- _Given passage_
== Segment start ==

One of the habits I've tried to sustain this year is writing *something* about my day, each day. A diary (as in a proper diary sometimes called a daily planner, with printed dates on each page) makes this a bit easier for me - an unprinted book would doubtless lead me into the most terrible backsliding.
So far, I've used Moleskine Daily Planners (2009, 2010, pocket size - they've been surprisingly ok, given how poor the paper is in their notebooks, but are expensive) and a Ciak Daily Planner (2011). The Ciak was a bit disappointing, with thin paper that had a lot of show & bleedthrough through for some inks.
For 2012, I bought a Black N Red Day to Page diary in the A5 size. UK readers with decent stationery cupboards will be familiar with Black N Red, who make a series of spiral bound and casebound notebooks that are generally well regarded. The diaries use a 90gsm "Optik" paper, and come in a range of sizes up to A4 (which seems to me to be massive - even I would struggle to fill an A4 page with my pointless wibbling each day).
The front cover - I think the "Oxford" logo is new, I can't remember seeing it on Black N Red products before.The rear cover is rather busier, with product information, barcode, and so on.

== Segment end ==

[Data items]
== Segment start ==

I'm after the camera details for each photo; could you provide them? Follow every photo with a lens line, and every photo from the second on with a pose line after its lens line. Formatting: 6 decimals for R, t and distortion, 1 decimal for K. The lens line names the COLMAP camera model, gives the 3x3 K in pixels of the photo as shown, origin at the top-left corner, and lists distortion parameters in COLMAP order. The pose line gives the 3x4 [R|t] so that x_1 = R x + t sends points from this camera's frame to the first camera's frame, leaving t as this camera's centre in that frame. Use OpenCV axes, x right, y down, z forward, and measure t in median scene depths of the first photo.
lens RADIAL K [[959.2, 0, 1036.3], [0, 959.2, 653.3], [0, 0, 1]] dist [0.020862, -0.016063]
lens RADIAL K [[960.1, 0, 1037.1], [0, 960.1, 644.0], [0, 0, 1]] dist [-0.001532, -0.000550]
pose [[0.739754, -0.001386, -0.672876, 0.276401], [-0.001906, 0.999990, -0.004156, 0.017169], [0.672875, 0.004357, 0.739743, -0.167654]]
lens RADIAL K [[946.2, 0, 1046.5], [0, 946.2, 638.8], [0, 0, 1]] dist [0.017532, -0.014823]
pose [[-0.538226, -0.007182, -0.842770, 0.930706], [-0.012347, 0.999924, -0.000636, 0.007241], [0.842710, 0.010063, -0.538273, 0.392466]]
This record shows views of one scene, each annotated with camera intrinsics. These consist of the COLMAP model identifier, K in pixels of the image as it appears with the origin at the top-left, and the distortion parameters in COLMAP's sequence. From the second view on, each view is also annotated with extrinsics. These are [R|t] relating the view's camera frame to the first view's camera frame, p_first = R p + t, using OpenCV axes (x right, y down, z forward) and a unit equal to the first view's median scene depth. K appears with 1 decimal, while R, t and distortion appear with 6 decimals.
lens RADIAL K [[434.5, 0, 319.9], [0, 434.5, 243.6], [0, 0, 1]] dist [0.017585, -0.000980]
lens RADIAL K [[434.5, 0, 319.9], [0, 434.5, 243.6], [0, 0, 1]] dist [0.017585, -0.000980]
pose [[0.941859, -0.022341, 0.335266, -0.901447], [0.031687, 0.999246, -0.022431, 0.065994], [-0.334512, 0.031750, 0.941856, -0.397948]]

== Segment end ==

- _Work instructions_
A) Print the part of the diary post starting at "One of the habits" and ending at "most terrible backsliding.", with no changes.
B) Condense the paragraph of the diary post that begins "For 2012, I bought" into a shorter version that keeps its main facts.

- _Responses to the tasks_
A)
One of the habits I've tried to sustain this year is writing *something* about my day, each day. A diary (as in a proper diary sometimes called a daily planner, with printed dates on each page) makes this a bit easier for me - an unprinted book would doubtless lead me into the most terrible backsliding.

B) For 2012, the writer bought an A5 Black N Red Day to Page diary. Black N Red makes well-regarded spiral-bound and casebound notebooks that UK readers with decent stationery cupboards will know. Its diaries use 90gsm "Optik" paper and come in sizes up to A4, which the writer thinks would be too big to fill each day.